🤖 AI Summary
The data complexity of GQL—the standardized query language for graph databases—has long lacked a rigorous theoretical characterization.
Method: We establish a unified relational-logic framework for graph queries, embedding full GQL (including arithmetic extensions) into FO[TC] + ESO. We introduce the *Restricted Quantifier Collapse* (RQC), a general technique grounded in finite model theory, and employ register automata modeling coupled with schema validation to analyze query evaluation.
Contribution/Results: Our approach yields tight data complexity bounds for GQL and regular path queries (e.g., NL-completeness), and precisely captures regular path queries within FO[TC] while preserving NL complexity. This work provides the first systematic logical foundation for analyzing graph database query complexity, delivering both a unified formal framework and asymptotically optimal, tight complexity characterizations.
📝 Abstract
We study a relational perspective of graph database querying.

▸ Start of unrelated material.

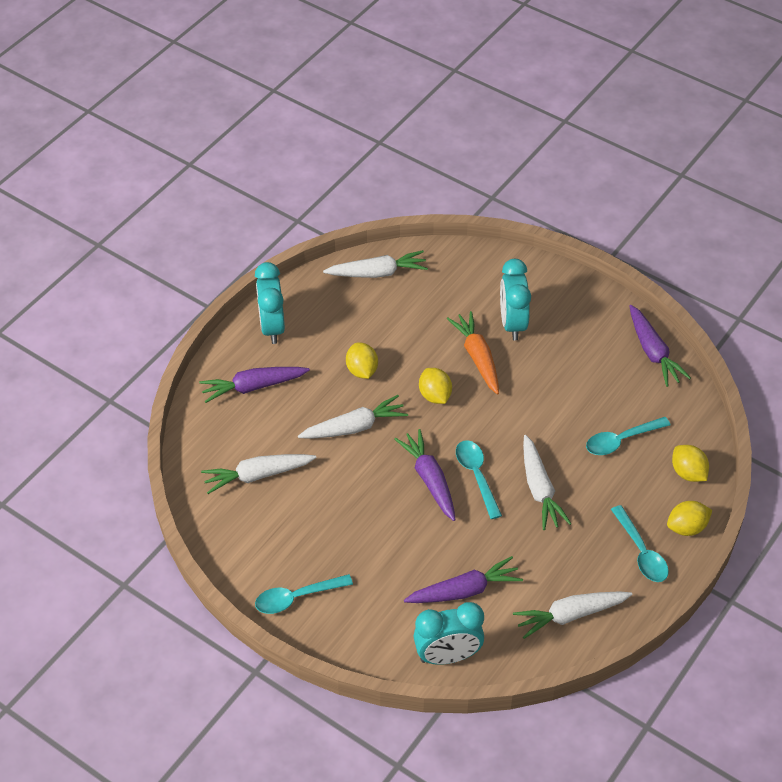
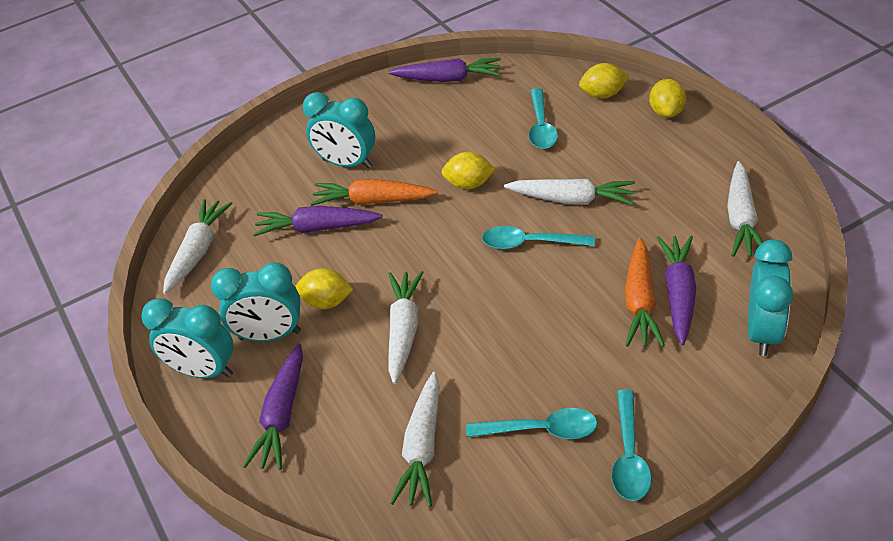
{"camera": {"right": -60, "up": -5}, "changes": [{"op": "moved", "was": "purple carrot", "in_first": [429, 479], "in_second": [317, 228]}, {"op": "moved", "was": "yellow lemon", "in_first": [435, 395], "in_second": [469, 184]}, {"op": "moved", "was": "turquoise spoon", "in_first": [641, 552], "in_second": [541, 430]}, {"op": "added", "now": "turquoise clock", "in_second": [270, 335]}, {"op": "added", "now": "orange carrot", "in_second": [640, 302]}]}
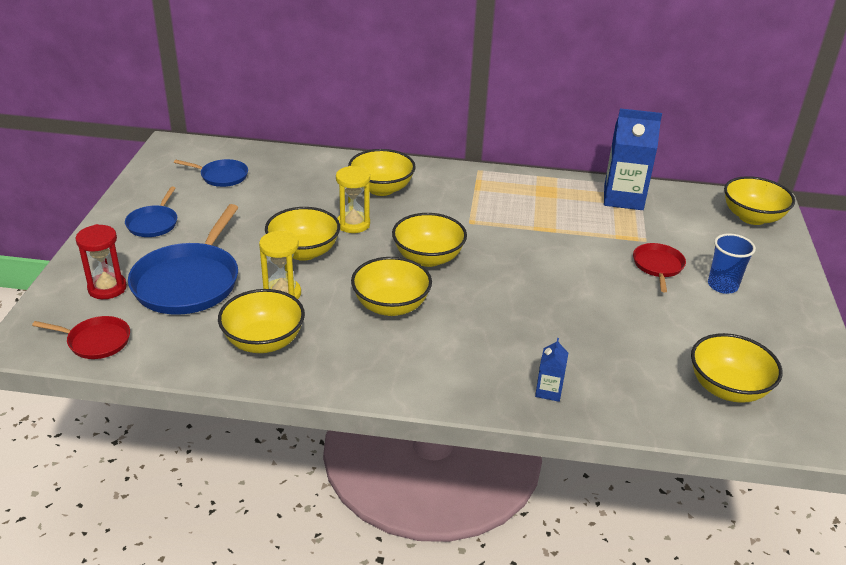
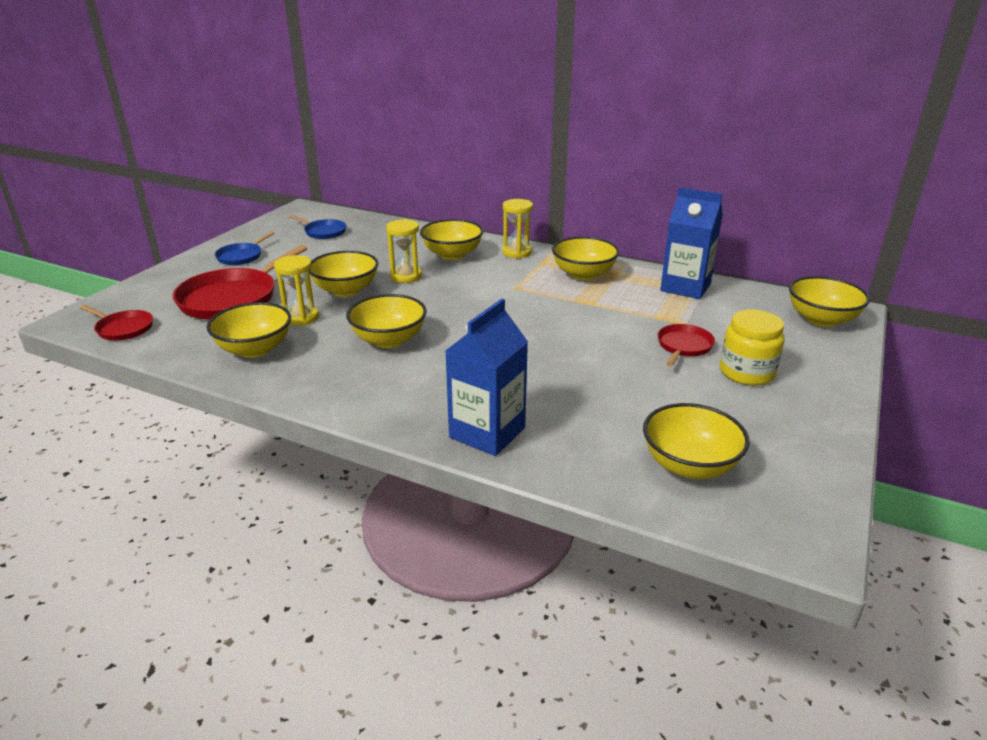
{"camera": {"right": 20, "up": -5}, "changes": [{"op": "removed", "was": "red hourglass", "in_first": [107, 288]}, {"op": "recoloured", "was": "blue pan", "now": "red pan", "in_first": [188, 282], "in_second": [232, 299]}, {"op": "moved", "was": "yellow bowl", "in_first": [428, 258], "in_second": [583, 274]}, {"op": "resized", "was": "blue carton", "in_first": [548, 391], "in_second": [487, 432], "ratio": 2.12}, {"op": "replaced", "was": "blue cup", "now": "yellow jar", "in_first": [722, 285], "in_second": [746, 373]}, {"op": "added", "now": "yellow hourglass", "in_second": [516, 252]}]}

Such a perspective underlies various graph database systems but very few theoretical investigations have been conducted on it. This perspective offers a powerful and unified framework to study graph database querying, by which algorithms and complexity follow from classical results. We provide two concrete applications. The first is querying property graphs. The property graph data model supersedes previously proposed graph models and underlies the new standard GQL for graph query languages. We show that this standard can be, by and large, expressed by extensions of relational calculus with transitive closure operators (FO[TC]) and existential second-order quantifiers (ESO). With this, we obtain optimal data complexity bounds, along with extensions including schema validation. The second application is incorporating data from concrete domains (e.g., numbers) in graph database querying. We use embedded finite model theory and, by exploiting a generic Restricted Quantifier Collapse (RQC) result for FO[TC] and ESO, we obtain optimal data complexity bounds for GQL with arithmetics and comparisons. Moreover, we show that Regular Data Path Querying with operations on data (i.e. using register automata formalisms) can be captured in FO[TC] over embedded finite graphs while preserving nondeterministic logspace data complexity.